# Tasks for this exercise:
- A) Answer these questions from the passage on HP's OpenStack and Cloud Foundry investment:
(i) How much is HP investing?
(ii) Which unit of EMC provided the PaaS environment?
(iii) What does HP plan to charge for later on?
- B) Extend the passage on HP's OpenStack and Cloud Foundry investment beyond its final sentence.

# Document passage:

Segment Open

Following through on previous commitments, HP today announced that it is investing a billion dollars to develop a broad range of products and services based on the OpenStack cloud management framework and the Cloud Foundry platform-as-a-service (PaaS) development environment.
Patrick Eitenbichler, worldwide director of product marketing at HP, says that going forward, every IT management product and application development framework that HP provides will be based on HP Helion, which collectively consists of an HP distribution of OpenStack and the PaaS environment that Pivotal, a unit of EMC, provided to the open source community.
To put some initial substance behind that effort, HP is releasing a free community edition of its OpenStack distribution that Eitenbichler says customers can use to get familiar with the cloud management framework. Down the road, though, HP does plan to charge to support its OpenStack distribution in production environments, says Eitenbichler.
Rather than deploy cloud computing environments using proprietary application programming interfaces (APIs) that lock customers into a particular cloud service, Eitenbichler says OpenStack and Cloud Foundry collectively provide an open framework that allows customers to mix and match cloud services as they please.
While both OpenStack and Cloud Foundry still have a way to go before they mature to the point where the average IT organizations can deploy them, it’s clear that just about every major enterprise IT vendor is supporting them. Of course, that level of support varies, with at the moment both VMware and Microsoft, for example, providing what might be best described as integration with OpenStack rather than full support for every component of the framework.

Segment Closed

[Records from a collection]
Segment Open

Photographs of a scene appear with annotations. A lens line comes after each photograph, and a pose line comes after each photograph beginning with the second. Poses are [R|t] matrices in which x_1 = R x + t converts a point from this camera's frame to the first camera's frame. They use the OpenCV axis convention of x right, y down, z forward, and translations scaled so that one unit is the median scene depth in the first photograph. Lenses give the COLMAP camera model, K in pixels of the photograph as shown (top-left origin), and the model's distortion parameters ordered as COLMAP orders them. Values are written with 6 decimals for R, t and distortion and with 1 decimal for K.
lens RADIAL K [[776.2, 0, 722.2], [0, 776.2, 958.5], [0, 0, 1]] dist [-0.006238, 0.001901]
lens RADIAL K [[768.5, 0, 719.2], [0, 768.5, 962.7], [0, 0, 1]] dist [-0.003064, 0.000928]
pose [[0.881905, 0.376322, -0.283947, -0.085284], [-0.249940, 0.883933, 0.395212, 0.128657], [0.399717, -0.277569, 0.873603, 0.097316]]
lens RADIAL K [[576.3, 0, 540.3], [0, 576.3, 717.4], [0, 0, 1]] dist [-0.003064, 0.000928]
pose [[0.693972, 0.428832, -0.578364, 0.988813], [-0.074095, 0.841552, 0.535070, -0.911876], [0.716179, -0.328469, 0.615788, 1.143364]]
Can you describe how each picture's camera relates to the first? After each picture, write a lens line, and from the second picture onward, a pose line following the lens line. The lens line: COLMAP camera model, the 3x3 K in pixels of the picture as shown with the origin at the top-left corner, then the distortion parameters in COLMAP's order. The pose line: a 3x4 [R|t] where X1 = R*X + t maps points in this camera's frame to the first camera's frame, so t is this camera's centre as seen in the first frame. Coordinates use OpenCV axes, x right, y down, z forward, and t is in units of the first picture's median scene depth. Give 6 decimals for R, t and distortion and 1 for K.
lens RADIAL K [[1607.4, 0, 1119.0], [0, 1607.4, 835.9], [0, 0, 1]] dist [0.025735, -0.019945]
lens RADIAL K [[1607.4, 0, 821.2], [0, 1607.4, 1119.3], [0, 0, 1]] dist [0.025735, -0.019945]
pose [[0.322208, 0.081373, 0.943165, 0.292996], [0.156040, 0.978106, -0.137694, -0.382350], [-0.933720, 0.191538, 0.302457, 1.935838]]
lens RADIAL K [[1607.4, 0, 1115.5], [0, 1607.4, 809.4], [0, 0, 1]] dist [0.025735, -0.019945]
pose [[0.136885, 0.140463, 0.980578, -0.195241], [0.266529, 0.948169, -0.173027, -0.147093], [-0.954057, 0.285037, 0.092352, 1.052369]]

Segment Closed

# Results for each task:
- A)
(i) A billion dollars.
(ii) Pivotal.
(iii) Support for its OpenStack distribution in production environments.

- B)
Meanwhile, the largest cloud service provider, Amazon Web Services (AWS), has thus far chosen to pretty much ignore OpenStack, while serving as one of the primary cloud hosting instances of Cloud Foundry. HP, meanwhile, has declined to support AWS APIs on its cloud service platform.
HP at the moment may not have the strongest position in the cloud, but it’s clearly willing to invest heavily to make up for lost ground. HP Helion OpenStack services will be made available globally via HP’s partner network of more than 110 service providers worldwide and in the more than 80 data centers in 27 countries that HP directly manages. HP plans to provide OpenStack-based public cloud services in 20 data centers worldwide over the next 18 months.
Couple that with an extensive network of channel partners that resell HP technologies and it may not be too long before HP becomes a force to be reckoned with in the cloud.